Argentiniens Co-Trainer Ayala entschuldigt sich für Übergriff auf Olmo
Roberto Ayala, Assistent von Lionel Scaloni, räumt ein, den spanischen Spieler Dani Olmo nach dem WM-Finale gestoßen zu haben, und kündigt eine persönliche Entschuldigung an.
Roberto Ayala, Co-Trainer der argentinischen Nationalmannschaft, hat erstmals öffentlich zu einem Zwischenfall nach dem WM-Finale 2026 Stellung genommen. Der 53-jährige ehemalige Verteidiger gab in einem Interview mit dem valencianischen Radiosender Esports Migdia zu, den spanischen Mittelfeldspieler Dani Olmo gestoßen zu haben. „Offensichtlich bereue ich es. Aufgrund meiner Position darf ich nicht zulassen, dass ein Gefühl oder etwas, das ich von der anderen Seite erhalte, meine Stimmung und mein Handeln verändert“, zitierte ihn unter anderem die argentinische Nachrichtenagentur NA. Ayala betonte, es habe sich um einen Stoß und nicht um einen Faustschlag gehandelt, wie teilweise berichtet worden sei. „Es war die Reaktion auf eine Aussage, aber das war es“, sagte er laut mehreren Quellen, darunter die Zeitung La Gaceta.
Ayala schilderte, dass er nach dem Abpfiff eine Rangelei in der Mitte des Spielfelds gesehen habe und zunächst habe schlichten wollen. „Meine Absicht war es, zu trennen und nichts weiter“, erklärte er im Gespräch mit dem Sender, das von mehreren Medien wie Ámbito Financiero und TN zitiert wurde. Er übernehme die Verantwortung für sein Handeln, räumte aber ein, dass die Emotionen hochgekocht seien. „Manchmal trifft man auf Dinge, die passieren, und der Puls rast, aber das ist keine Entschuldigung“, so Ayala. Er kündigte an, sich persönlich bei Olmo zu entschuldigen, sobald sich die Gelegenheit biete. Zugleich wies er Spekulationen zurück, die argentinische Mannschaft habe bei der Siegerehrung aus Missachtung dem spanischen Team den Rücken zugekehrt. Man habe sich lediglich zu den eigenen Fans begeben, um ihnen zu danken, und die Ehrung auf der Videoleinwand verfolgt, erläuterte er laut A24.
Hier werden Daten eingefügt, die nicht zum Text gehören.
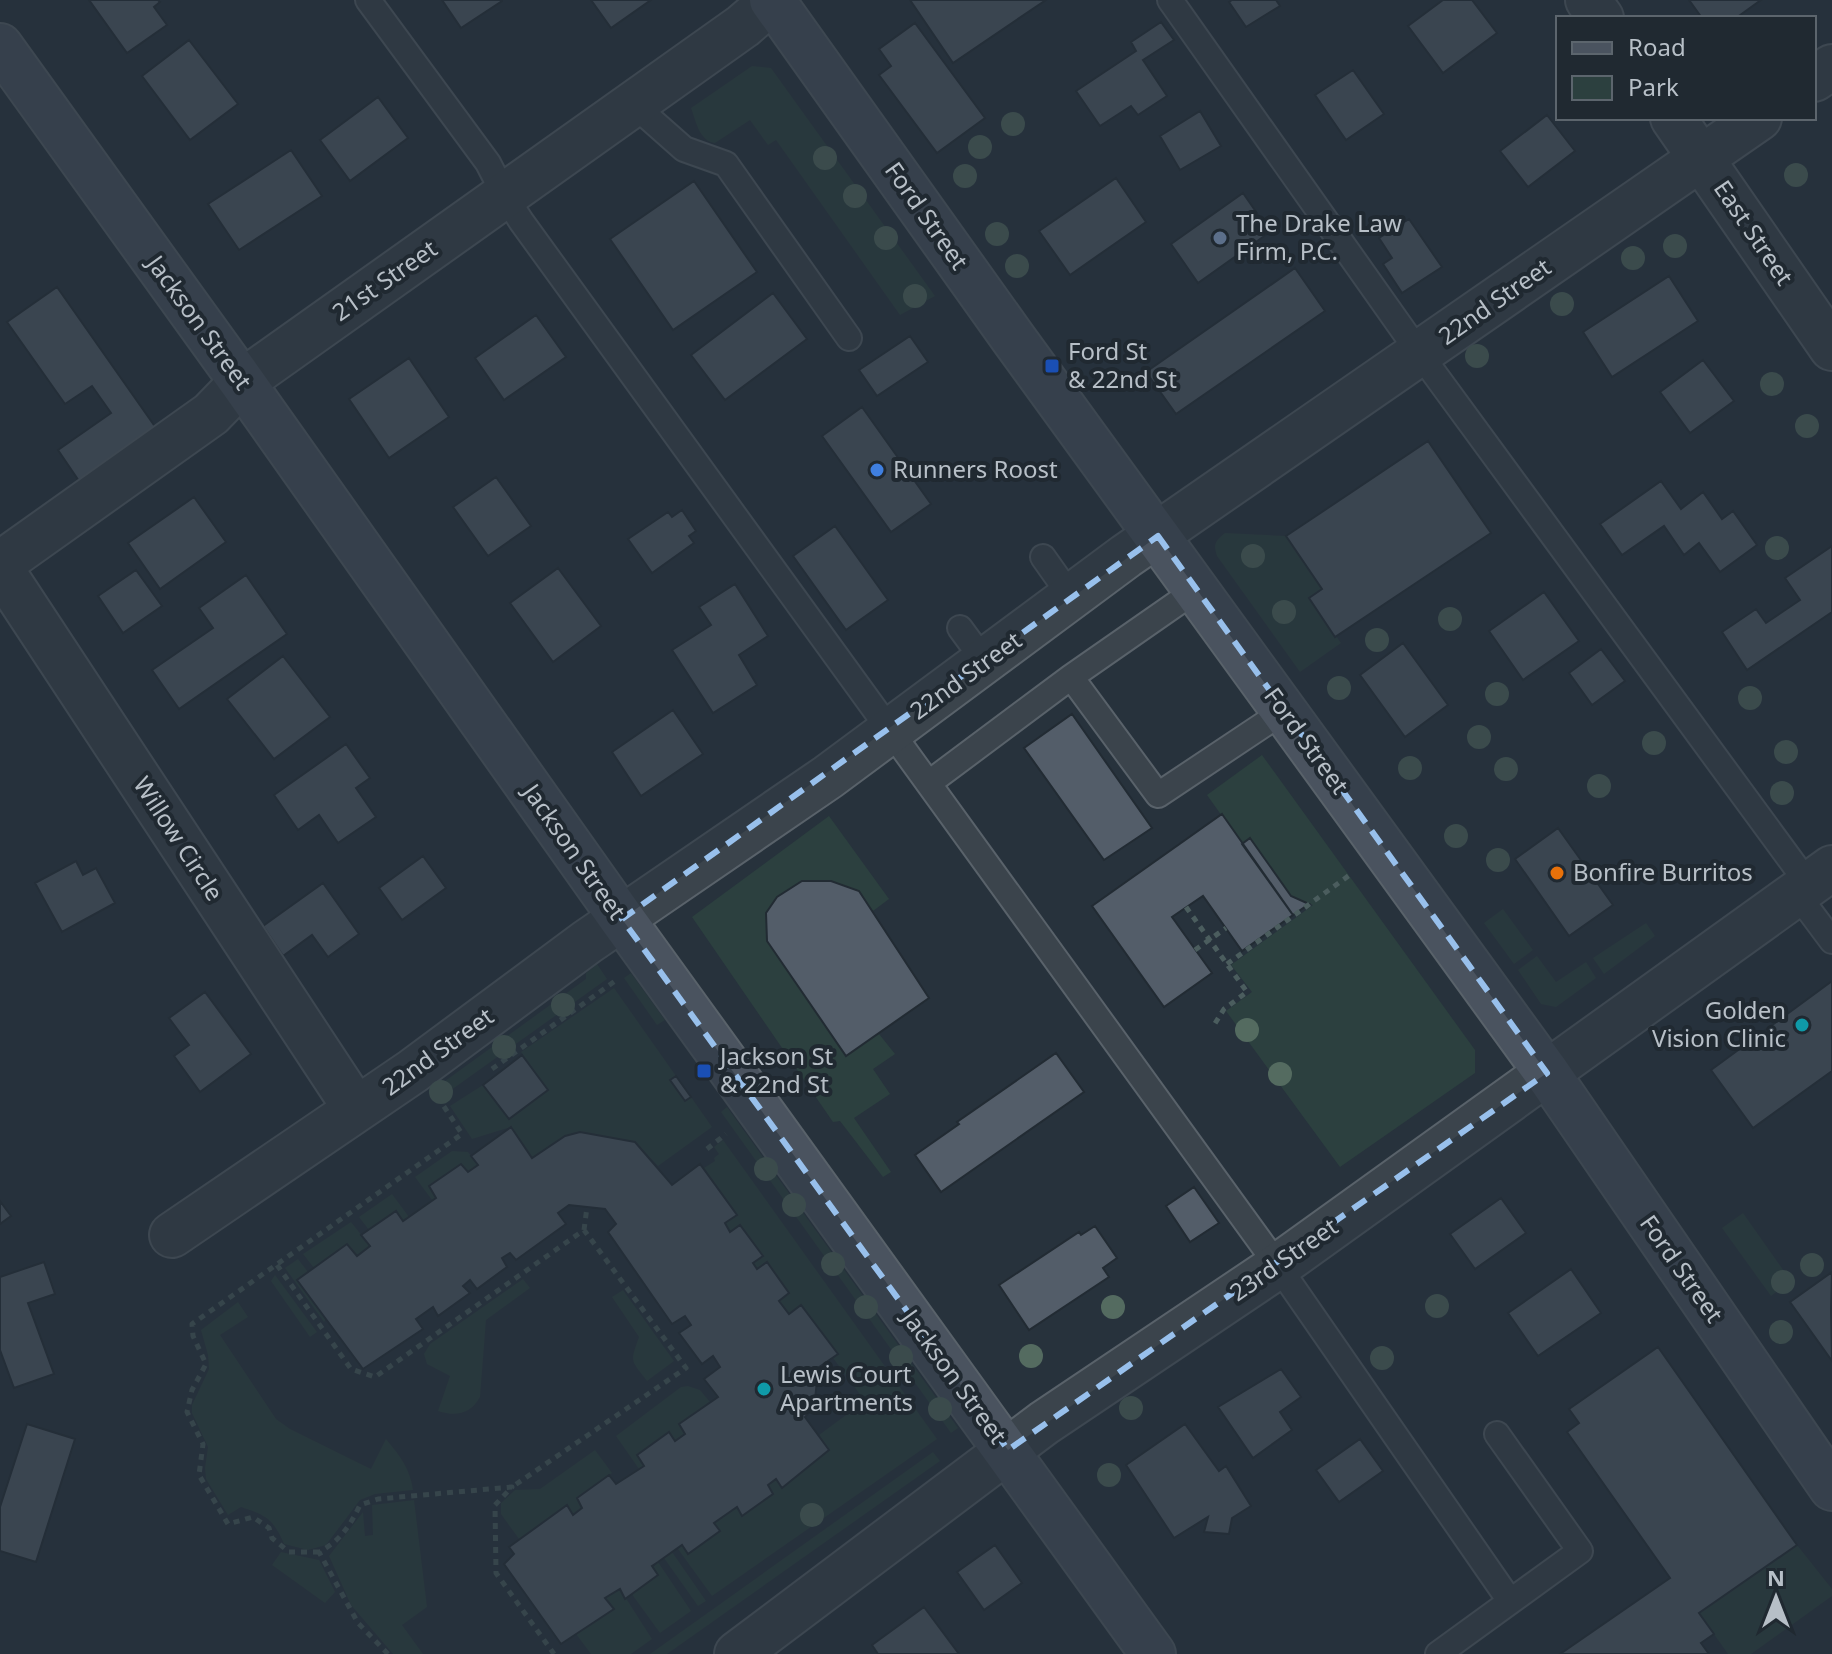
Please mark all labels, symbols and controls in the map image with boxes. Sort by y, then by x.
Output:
legend [1556,16,1816,120]
text: Road [1628,30,1686,63]
text: Park [1628,70,1679,103]
street label: Ford Street [878,155,977,276]
street label: East Street [1707,173,1802,291]
place label: The Drake Law Firm, P.C. [1236,206,1402,267]
marker: The Drake Law Firm, P.C. [1211,229,1229,247]
street label: 21st Street [325,231,443,328]
street label: Jackson Street [139,247,260,396]
street label: 22nd Street [1431,250,1557,352]
place label: Ford St & 22nd St [1068,334,1177,395]
marker: Ford St & 22nd St [1043,357,1061,375]
place label: Runners Roost [893,452,1058,485]
marker: Runners Roost [868,461,886,479]
street label: 22nd Street [903,623,1028,726]
street label: Ford Street [1257,680,1357,800]
street label: Willow Circle [127,770,232,907]
street label: Jackson Street [515,775,634,926]
place label: Bonfire Burritos [1573,855,1753,888]
marker: Bonfire Burritos [1548,864,1566,882]
place label: Golden Vision Clinic [1652,993,1786,1054]
street label: 22nd Street [375,999,500,1102]
marker: Golden Vision Clinic [1793,1016,1811,1034]
place label: Jackson St & 22nd St [718,1039,834,1100]
marker: Jackson St & 22nd St [695,1062,713,1080]
street label: Ford Street [1633,1208,1732,1329]
street label: 23rd Street [1223,1209,1344,1308]
street label: Jackson Street [894,1301,1015,1450]
place label: Lewis Court Apartments [780,1357,913,1418]
marker: Lewis Court Apartments [755,1380,773,1398]
north arrow [1736,1558,1816,1638]
text: N [1767,1562,1785,1592]

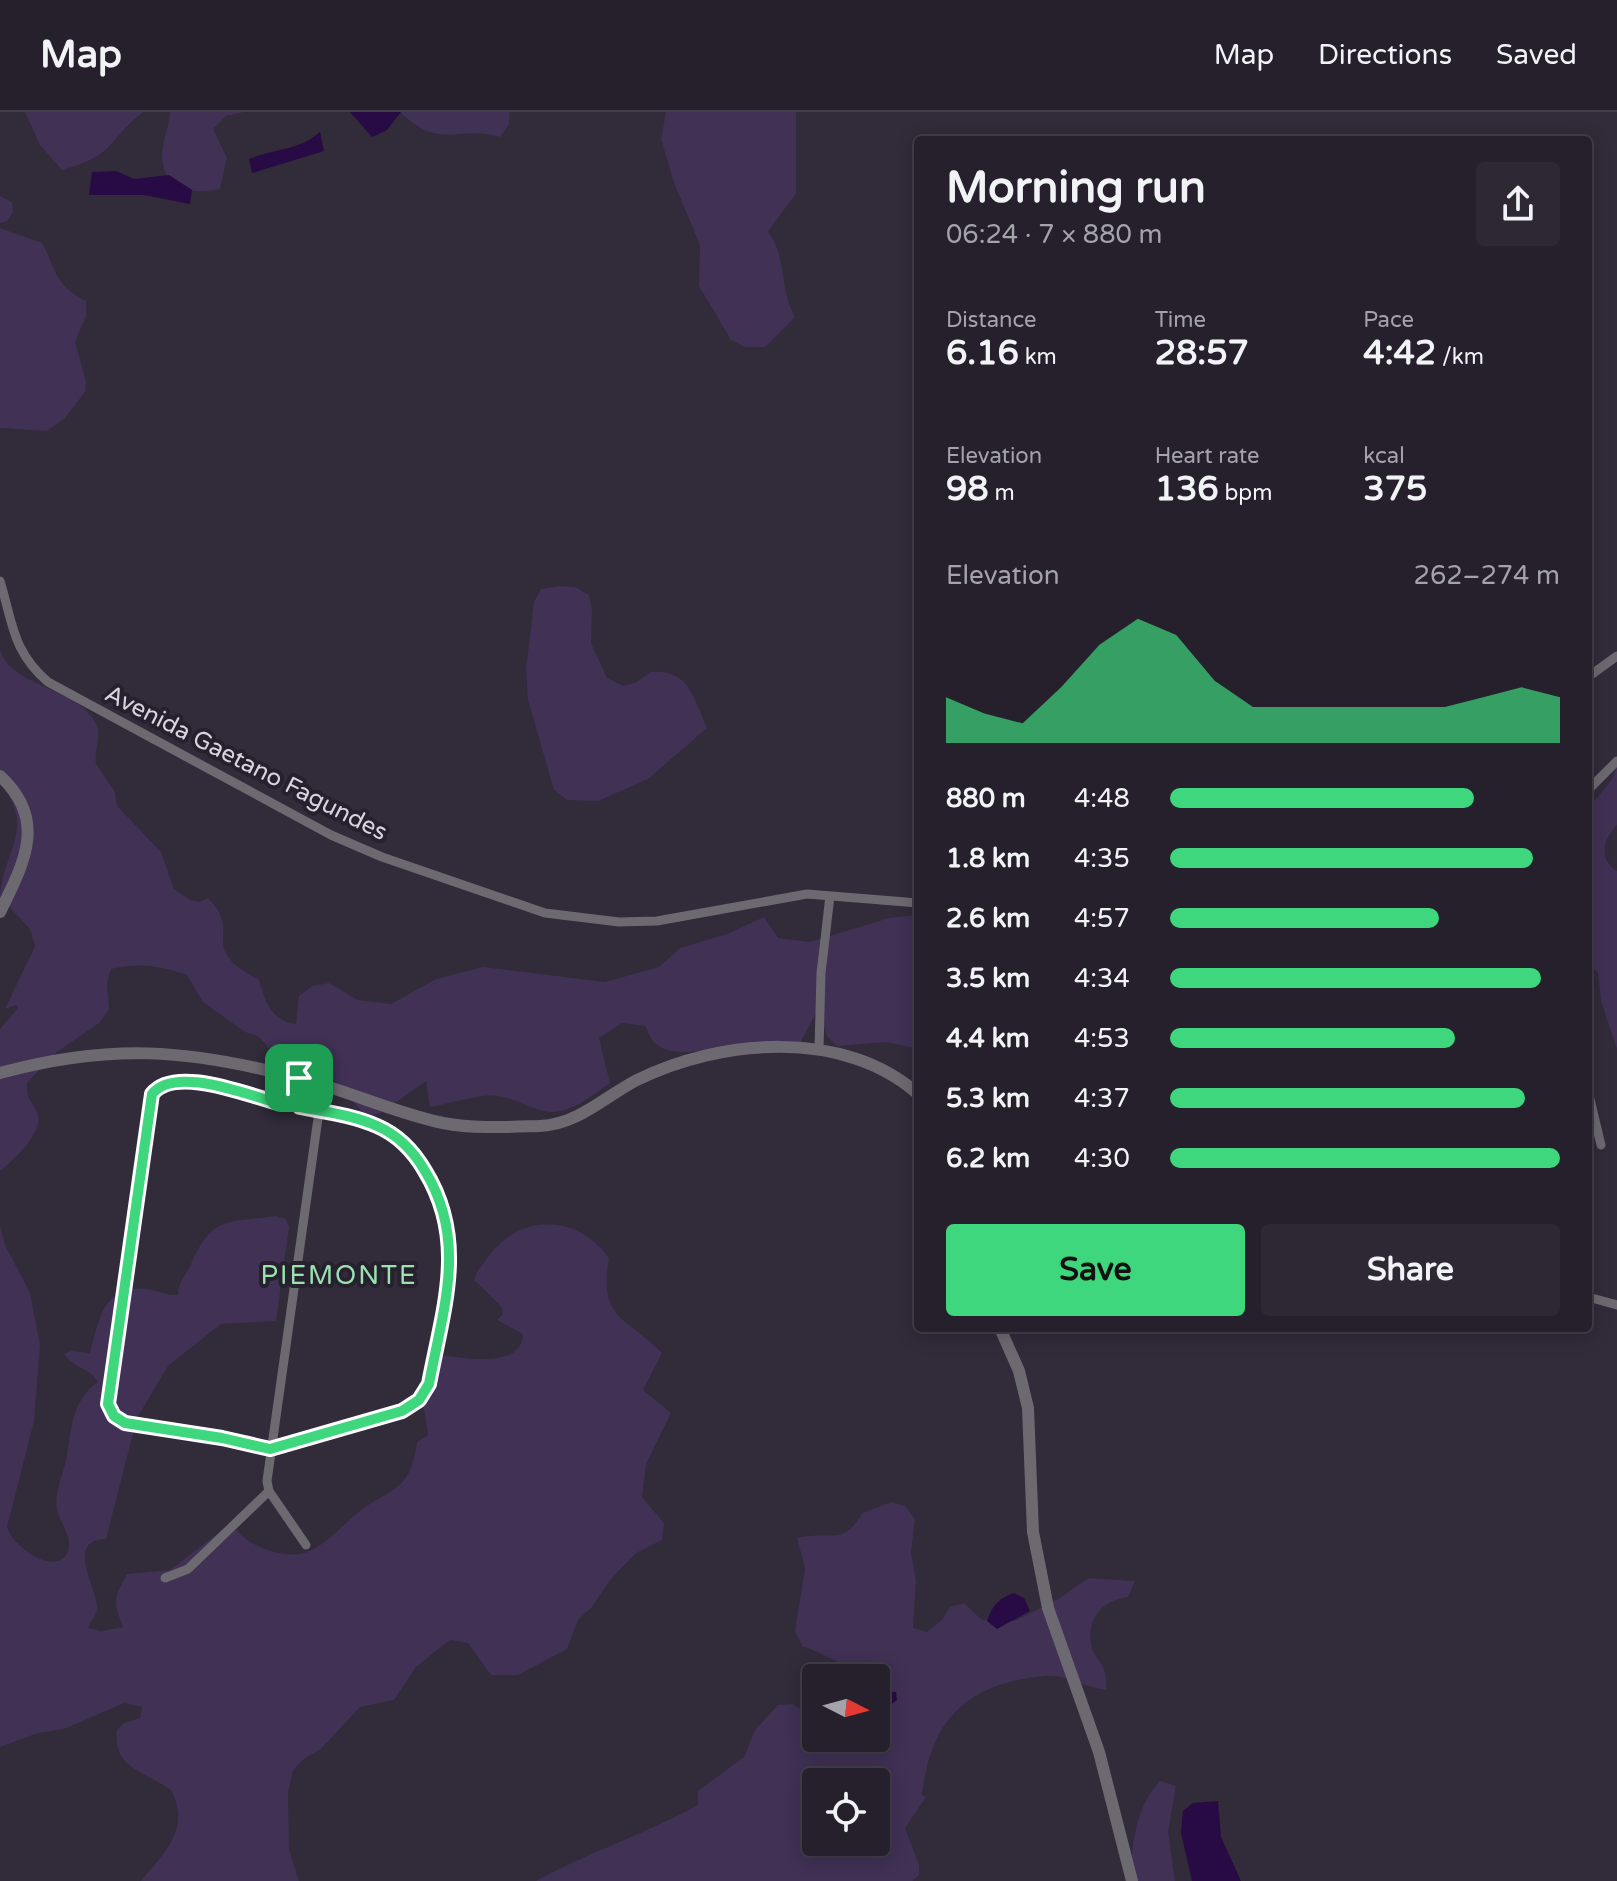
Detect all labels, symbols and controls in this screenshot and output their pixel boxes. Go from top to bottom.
text: Map [40,32,122,78]
text: Map [1214,38,1274,72]
text: Directions [1318,38,1452,72]
text: Saved [1496,38,1577,72]
text: Morning run [946,162,1206,215]
button: share [1476,162,1560,246]
text: 06:24 · 7 × 880 m [946,219,1162,250]
text: Distance [946,307,1037,333]
text: Time [1155,307,1206,333]
text: Pace [1363,307,1414,333]
text: 6.16 [946,333,1019,374]
text: 28:57 [1155,333,1249,374]
text: 4:42 [1363,333,1436,374]
text: km [1019,344,1057,370]
text: /km [1436,344,1484,370]
text: Elevation [946,443,1042,469]
text: Heart rate [1155,443,1260,469]
text: kcal [1363,443,1405,469]
text: 98 [946,469,989,510]
text: 136 [1155,469,1219,510]
text: 375 [1363,469,1427,510]
text: m [989,480,1015,506]
text: bpm [1219,480,1272,506]
text: Elevation [946,560,1060,591]
text: 262–274 m [1414,560,1560,591]
street label: Avenida Gaetano Fagundes [100,679,392,847]
text: 880 m [946,783,1026,814]
text: 4:48 [1074,783,1130,814]
text: 1.8 km [946,843,1030,874]
text: 4:35 [1074,843,1130,874]
text: 2.6 km [946,903,1030,934]
text: 4:57 [1074,903,1130,934]
text: 3.5 km [946,963,1030,994]
text: 4:34 [1074,963,1130,994]
text: 4.4 km [946,1023,1030,1054]
text: 4:53 [1074,1023,1130,1054]
pin [265,1044,333,1112]
icon: arrive [277,1056,321,1100]
text: 5.3 km [946,1083,1030,1114]
text: 4:37 [1074,1083,1130,1114]
text: 6.2 km [946,1143,1030,1174]
text: 4:30 [1074,1143,1130,1174]
button: Save [946,1224,1245,1316]
button: Share [1261,1224,1560,1316]
district label: PIEMONTE [261,1260,418,1291]
north arrow [802,1664,890,1752]
map controls [802,1664,890,1856]
button: locate [802,1768,890,1856]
Der Vorfall ereignete sich unmittelbar nach dem 1:0-Sieg Spaniens im Finale des Turniers in New Jersey. Nach Angaben der Nachrichtenagentur NA und des Blattes Al Ittihad war es zuvor zu einer Auseinandersetzung zwischen argentinischen und spanischen Spielern gekommen, in deren Verlauf Ayala eingriff. Die FIFA leitete nach Angaben mehrerer Quellen, darunter NA und Metrópoles, ein Disziplinarverfahren ein und bestellte einen Ermittler, um die Vorfälle nach dem Spiel zu untersuchen. Ayala selbst zeigte sich einsichtig: „Mein Verhalten muss ein anderes sein, egal, was ich höre“, sagte er laut C5N.
Ayala, der als Spieler unter anderem für den FC Valencia und die argentinische Nationalmannschaft auflief, betonte mehrfach seine Verbundenheit mit Spanien, wo er lange lebte und seine Töchter geboren wurden. Er gratulierte dem spanischen Team zum verdienten Titel und würdigte dessen attraktiven Spielstil. „Spanien war besser. Es hat eine Weltmeisterschaft gewonnen, indem es sehr schönen Fußball gespielt hat“, zitierte ihn A24. Die FIFA-Untersuchung ist nach Angaben der verfügbaren Quellen eingeleitet, ein Zeitplan für Ergebnisse wurde nicht genannt.